The San Francisco-based company is laying off about 3,000 people and stopping some investments unrelated to its core ride-share and delivery businesses, according to chief executive Dara Khosrowshahi.
“Given the dramatic impact of the pandemic, and the unpredictable nature of any eventual recovery, we are concentrating our efforts on our core mobility and delivery platforms and resizing our company to match the realities of our business,” Khosrowshahi said.
Overall staff cuts include layoffs earlier this month at Uber recruiting and customer support teams, and are part of an overall reorganization keeping ride-share and Eats restaurant-meal delivery services priorities at the company.
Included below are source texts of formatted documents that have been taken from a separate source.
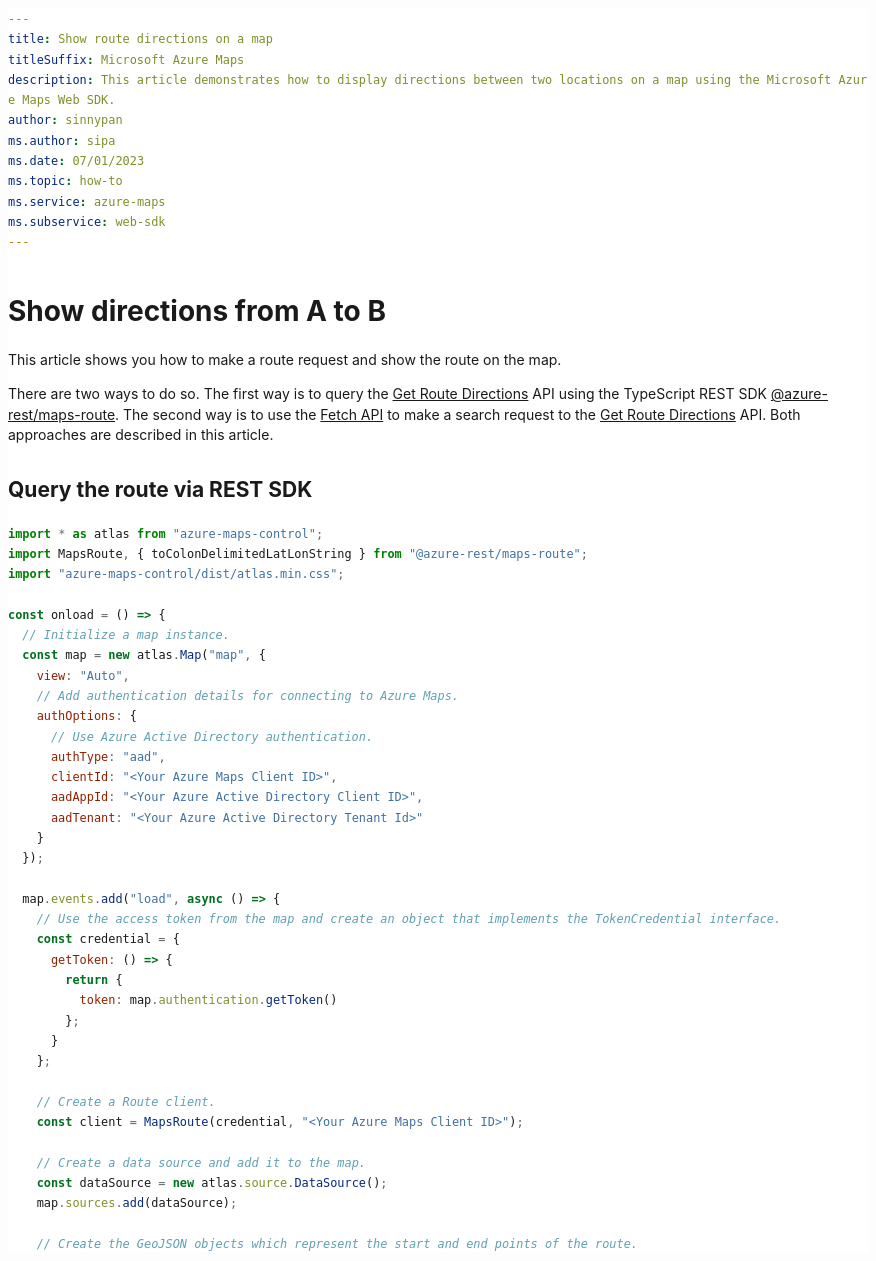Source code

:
 ```yaml
---
title: Show route directions on a map
titleSuffix: Microsoft Azure Maps
description: This article demonstrates how to display directions between two locations on a map using the Microsoft Azure Maps Web SDK.
author: sinnypan
ms.author: sipa
ms.date: 07/01/2023
ms.topic: how-to
ms.service: azure-maps
ms.subservice: web-sdk
---
```


# Show directions from A to B

This article shows you how to make a route request and show the route on the map.

There are two ways to do so. The first way is to query the [Get Route Directions] API using the TypeScript REST SDK [@azure-rest/maps-route]. The second way is to use the [Fetch API] to make a search request to the [Get Route Directions] API. Both approaches are described in this article.

## Query the route via REST SDK

```javascript
import * as atlas from "azure-maps-control";
import MapsRoute, { toColonDelimitedLatLonString } from "@azure-rest/maps-route";
import "azure-maps-control/dist/atlas.min.css";

const onload = () => {
  // Initialize a map instance.
  const map = new atlas.Map("map", {
    view: "Auto",
    // Add authentication details for connecting to Azure Maps.
    authOptions: {
      // Use Azure Active Directory authentication.
      authType: "aad",
      clientId: "<Your Azure Maps Client ID>",
      aadAppId: "<Your Azure Active Directory Client ID>",
      aadTenant: "<Your Azure Active Directory Tenant Id>"
    }
  });

  map.events.add("load", async () => {
    // Use the access token from the map and create an object that implements the TokenCredential interface.
    const credential = {
      getToken: () => {
        return {
          token: map.authentication.getToken()
        };
      }
    };

    // Create a Route client.
    const client = MapsRoute(credential, "<Your Azure Maps Client ID>");

    // Create a data source and add it to the map.
    const dataSource = new atlas.source.DataSource();
    map.sources.add(dataSource);

    // Create the GeoJSON objects which represent the start and end points of the route.
```

[Get Route Directions]: /rest/api/maps/route/getroutedirections
[Fetch API]: https://fetch.spec.whatwg.org/
[Create a map]: map-create.md
[DataSource]: /javascript/api/azure-maps-control/atlas.source.datasource
[Add a line on the map]: map-add-line-layer.md
[setCamera]: /javascript/api/azure-maps-control/atlas.map#setcamera-cameraoptions---cameraboundsoptions---animationoptions-
[SymbolLayerOptions]: /javascript/api/azure-maps-control/atlas.symbollayeroptions
[LineLayerOptions]: /javascript/api/azure-maps-control/atlas.linelayeroptions
[Add a pin on the map]: map-add-pin.md
[LineLayer]: /javascript/api/azure-maps-control/atlas.layer.linelayer
[symbol layer]: /javascript/api/azure-maps-control/atlas.layer.symbollayer
[event listener]: /javascript/api/azure-maps-control/atlas.map#events
[LinestringLayerOptions]: /javascript/api/azure-maps-control/atlas.linelayeroptions
[Feature]: /javascript/api/azure-maps-control/atlas.data.feature
[points]: /javascript/api/azure-maps-control/atlas.data.point
[@azure-rest/maps-route]: https://www.npmjs.com/package/@azure-rest/maps-route
[MapsRoute]: /javascript/api/@azure-rest/maps-route
[TokenCredential]: /javascript/api/@azure/identity/tokencredential
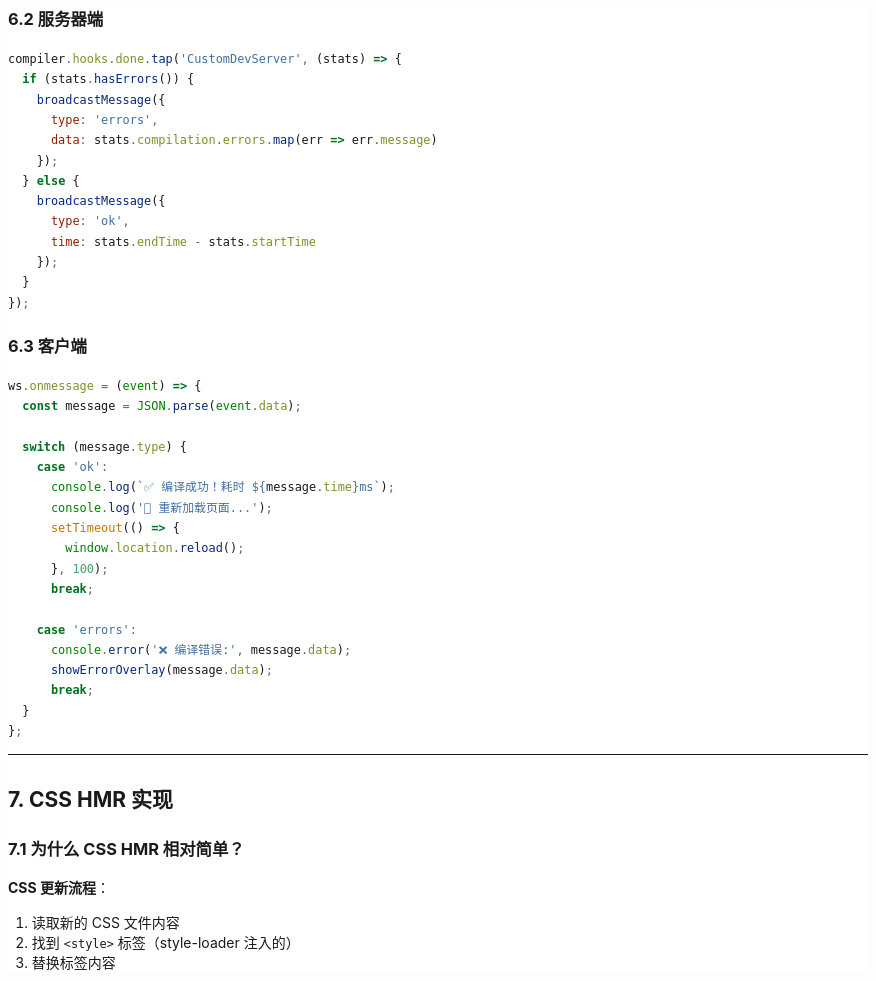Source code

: ### 6.2 服务器端

```javascript
compiler.hooks.done.tap('CustomDevServer', (stats) => {
  if (stats.hasErrors()) {
    broadcastMessage({ 
      type: 'errors',
      data: stats.compilation.errors.map(err => err.message)
    });
  } else {
    broadcastMessage({ 
      type: 'ok',
      time: stats.endTime - stats.startTime
    });
  }
});
```

### 6.3 客户端

```javascript
ws.onmessage = (event) => {
  const message = JSON.parse(event.data);
  
  switch (message.type) {
    case 'ok':
      console.log(`✅ 编译成功！耗时 ${message.time}ms`);
      console.log('🔄 重新加载页面...');
      setTimeout(() => {
        window.location.reload();
      }, 100);
      break;
      
    case 'errors':
      console.error('❌ 编译错误:', message.data);
      showErrorOverlay(message.data);
      break;
  }
};
```

---

## 7. CSS HMR 实现

### 7.1 为什么 CSS HMR 相对简单？

**CSS 更新流程**：
1. 读取新的 CSS 文件内容
2. 找到 `<style>` 标签（style-loader 注入的）
3. 替换标签内容
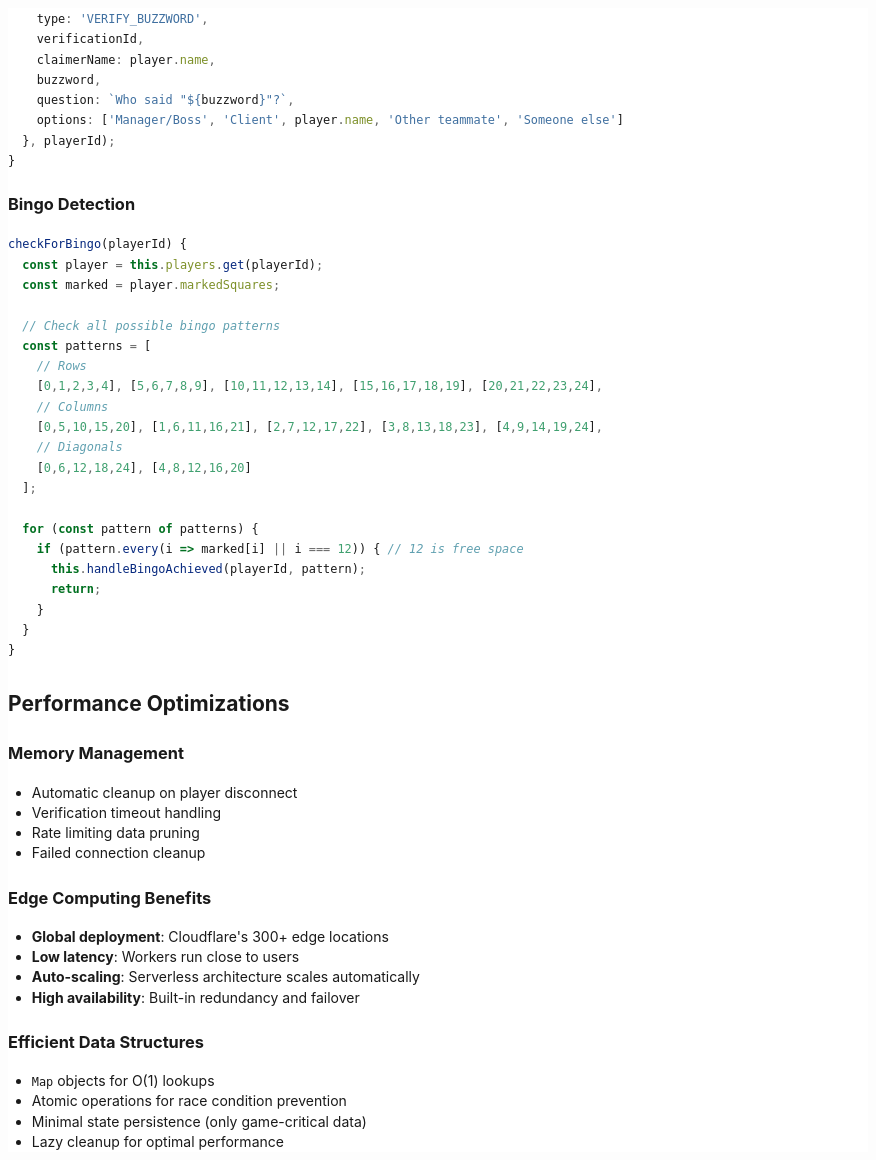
 ```javascript
    type: 'VERIFY_BUZZWORD',
    verificationId,
    claimerName: player.name,
    buzzword,
    question: `Who said "${buzzword}"?`,
    options: ['Manager/Boss', 'Client', player.name, 'Other teammate', 'Someone else']
  }, playerId);
}
```

### Bingo Detection
```javascript
checkForBingo(playerId) {
  const player = this.players.get(playerId);
  const marked = player.markedSquares;
  
  // Check all possible bingo patterns
  const patterns = [
    // Rows
    [0,1,2,3,4], [5,6,7,8,9], [10,11,12,13,14], [15,16,17,18,19], [20,21,22,23,24],
    // Columns  
    [0,5,10,15,20], [1,6,11,16,21], [2,7,12,17,22], [3,8,13,18,23], [4,9,14,19,24],
    // Diagonals
    [0,6,12,18,24], [4,8,12,16,20]
  ];
  
  for (const pattern of patterns) {
    if (pattern.every(i => marked[i] || i === 12)) { // 12 is free space
      this.handleBingoAchieved(playerId, pattern);
      return;
    }
  }
}
```

## Performance Optimizations

### Memory Management
- Automatic cleanup on player disconnect
- Verification timeout handling
- Rate limiting data pruning
- Failed connection cleanup

### Edge Computing Benefits
- **Global deployment**: Cloudflare's 300+ edge locations
- **Low latency**: Workers run close to users
- **Auto-scaling**: Serverless architecture scales automatically
- **High availability**: Built-in redundancy and failover

### Efficient Data Structures
- `Map` objects for O(1) lookups
- Atomic operations for race condition prevention
- Minimal state persistence (only game-critical data)
- Lazy cleanup for optimal performance
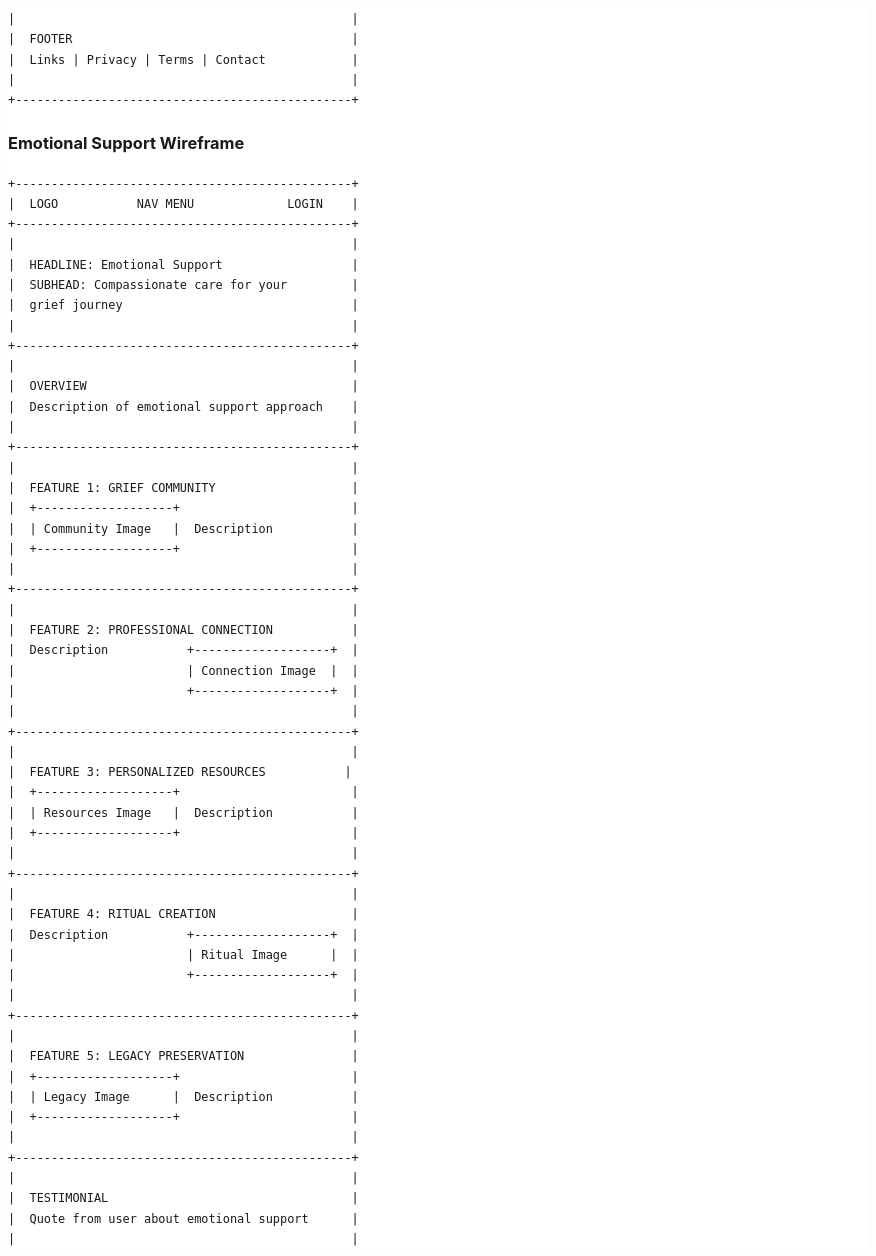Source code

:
 ```
|                                               |
|  FOOTER                                       |
|  Links | Privacy | Terms | Contact            |
|                                               |
+-----------------------------------------------+
```

### Emotional Support Wireframe

```
+-----------------------------------------------+
|  LOGO           NAV MENU             LOGIN    |
+-----------------------------------------------+
|                                               |
|  HEADLINE: Emotional Support                  |
|  SUBHEAD: Compassionate care for your         |
|  grief journey                                |
|                                               |
+-----------------------------------------------+
|                                               |
|  OVERVIEW                                     |
|  Description of emotional support approach    |
|                                               |
+-----------------------------------------------+
|                                               |
|  FEATURE 1: GRIEF COMMUNITY                   |
|  +-------------------+                        |
|  | Community Image   |  Description           |
|  +-------------------+                        |
|                                               |
+-----------------------------------------------+
|                                               |
|  FEATURE 2: PROFESSIONAL CONNECTION           |
|  Description           +-------------------+  |
|                        | Connection Image  |  |
|                        +-------------------+  |
|                                               |
+-----------------------------------------------+
|                                               |
|  FEATURE 3: PERSONALIZED RESOURCES           |
|  +-------------------+                        |
|  | Resources Image   |  Description           |
|  +-------------------+                        |
|                                               |
+-----------------------------------------------+
|                                               |
|  FEATURE 4: RITUAL CREATION                   |
|  Description           +-------------------+  |
|                        | Ritual Image      |  |
|                        +-------------------+  |
|                                               |
+-----------------------------------------------+
|                                               |
|  FEATURE 5: LEGACY PRESERVATION               |
|  +-------------------+                        |
|  | Legacy Image      |  Description           |
|  +-------------------+                        |
|                                               |
+-----------------------------------------------+
|                                               |
|  TESTIMONIAL                                  |
|  Quote from user about emotional support      |
|                                               |
```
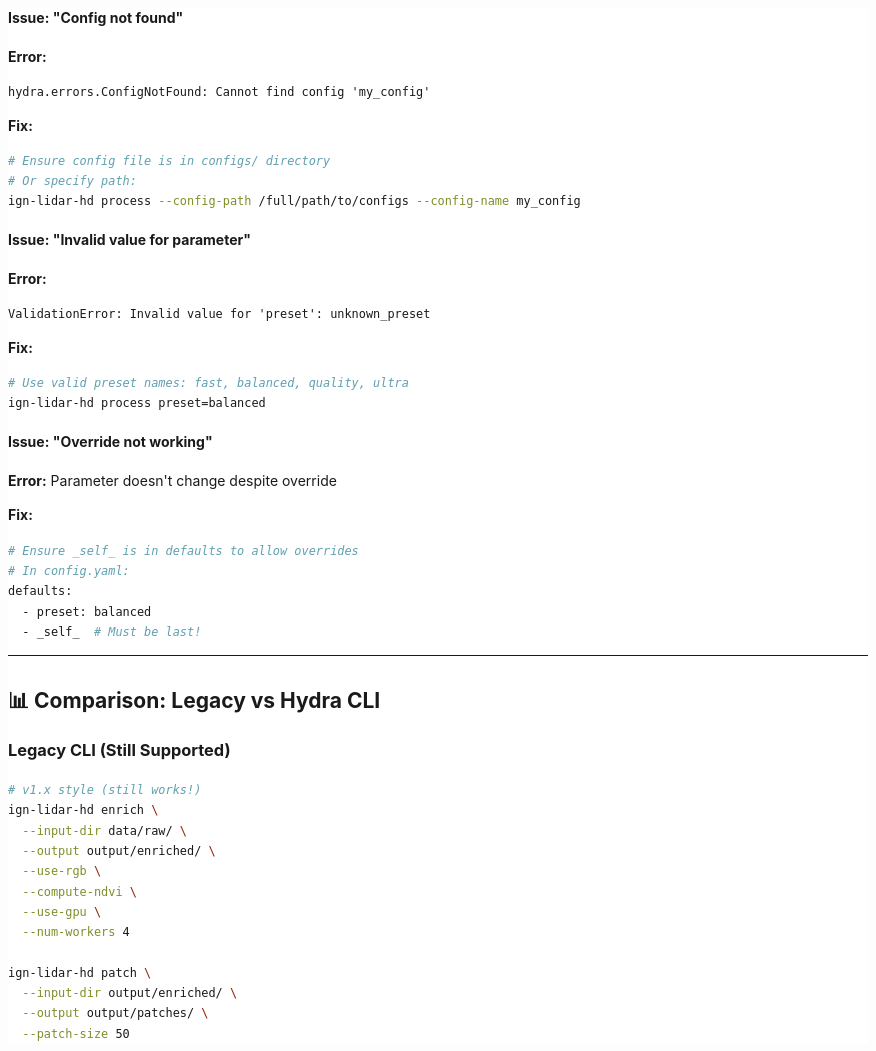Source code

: #### Issue: "Config not found"

**Error:**

```
hydra.errors.ConfigNotFound: Cannot find config 'my_config'
```

**Fix:**

```bash
# Ensure config file is in configs/ directory
# Or specify path:
ign-lidar-hd process --config-path /full/path/to/configs --config-name my_config
```

#### Issue: "Invalid value for parameter"

**Error:**

```
ValidationError: Invalid value for 'preset': unknown_preset
```

**Fix:**

```bash
# Use valid preset names: fast, balanced, quality, ultra
ign-lidar-hd process preset=balanced
```

#### Issue: "Override not working"

**Error:** Parameter doesn't change despite override

**Fix:**

```bash
# Ensure _self_ is in defaults to allow overrides
# In config.yaml:
defaults:
  - preset: balanced
  - _self_  # Must be last!
```

---

## 📊 Comparison: Legacy vs Hydra CLI

### Legacy CLI (Still Supported)

```bash
# v1.x style (still works!)
ign-lidar-hd enrich \
  --input-dir data/raw/ \
  --output output/enriched/ \
  --use-rgb \
  --compute-ndvi \
  --use-gpu \
  --num-workers 4

ign-lidar-hd patch \
  --input-dir output/enriched/ \
  --output output/patches/ \
  --patch-size 50
```
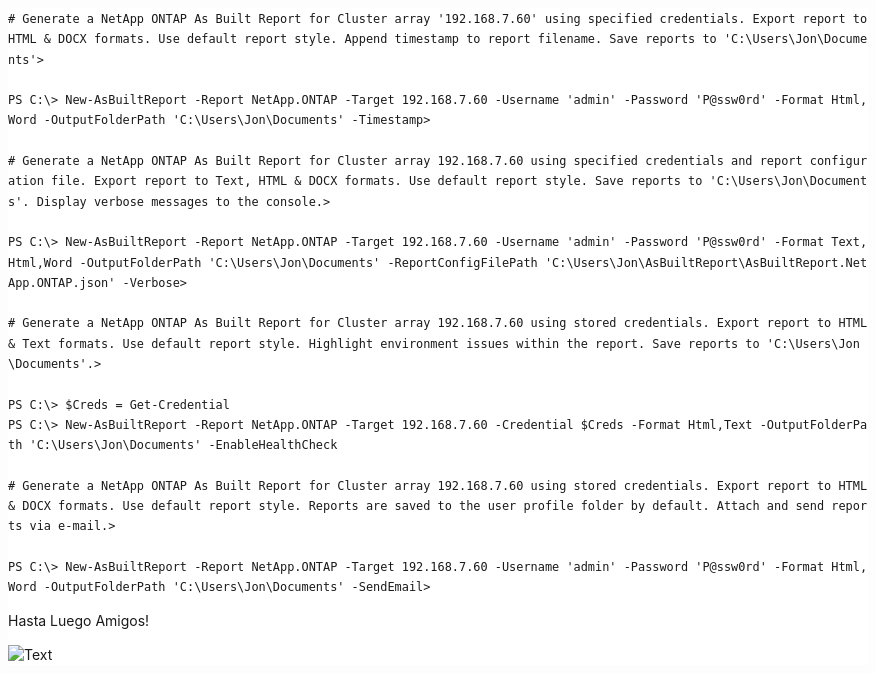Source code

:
 ```text
# Generate a NetApp ONTAP As Built Report for Cluster array '192.168.7.60' using specified credentials. Export report to HTML & DOCX formats. Use default report style. Append timestamp to report filename. Save reports to 'C:\Users\Jon\Documents'>

PS C:\> New-AsBuiltReport -Report NetApp.ONTAP -Target 192.168.7.60 -Username 'admin' -Password 'P@ssw0rd' -Format Html,Word -OutputFolderPath 'C:\Users\Jon\Documents' -Timestamp>

# Generate a NetApp ONTAP As Built Report for Cluster array 192.168.7.60 using specified credentials and report configuration file. Export report to Text, HTML & DOCX formats. Use default report style. Save reports to 'C:\Users\Jon\Documents'. Display verbose messages to the console.>

PS C:\> New-AsBuiltReport -Report NetApp.ONTAP -Target 192.168.7.60 -Username 'admin' -Password 'P@ssw0rd' -Format Text,Html,Word -OutputFolderPath 'C:\Users\Jon\Documents' -ReportConfigFilePath 'C:\Users\Jon\AsBuiltReport\AsBuiltReport.NetApp.ONTAP.json' -Verbose>

# Generate a NetApp ONTAP As Built Report for Cluster array 192.168.7.60 using stored credentials. Export report to HTML & Text formats. Use default report style. Highlight environment issues within the report. Save reports to 'C:\Users\Jon\Documents'.>

PS C:\> $Creds = Get-Credential
PS C:\> New-AsBuiltReport -Report NetApp.ONTAP -Target 192.168.7.60 -Credential $Creds -Format Html,Text -OutputFolderPath 'C:\Users\Jon\Documents' -EnableHealthCheck

# Generate a NetApp ONTAP As Built Report for Cluster array 192.168.7.60 using stored credentials. Export report to HTML & DOCX formats. Use default report style. Reports are saved to the user profile folder by default. Attach and send reports via e-mail.>

PS C:\> New-AsBuiltReport -Report NetApp.ONTAP -Target 192.168.7.60 -Username 'admin' -Password 'P@ssw0rd' -Format Html,Word -OutputFolderPath 'C:\Users\Jon\Documents' -SendEmail>
```

Hasta Luego Amigos!

![Text](/img/infrastructure-so-complex-no-body-that-knows-how-it-was-35156082.webp#center)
“We are making these hard choices now so that we can move forward and begin to build again with confidence, Khosrowshahi said.
Job cuts are to be spread across Uber operations around the world.
Uber planned to provide laid-off workers with at least 10 weeks pay and continue providing health benefits through the end of this year.
Uber is closing or consolidating offices at various locations, including merging two facilities in its home base of San Francisco. The company also planned to close its office in Singapore in the coming year and relocate its Asia-Pacific base of operations.
Teams at Uber are being reorganized, with Andrew Macdonald to head a “mobility” team that will include transit and Pierre-Dimitri Gore-Coty taking charge of a “delivery” team.
Uber is closing its AI Labs special projects team.
“We are taking a hard look at our overall cost structure and our other bets to ensure our core business of Rides and Eats emerges stronger than ever,” Khosrowshahi said on Uber’s recent quarterly earnings call.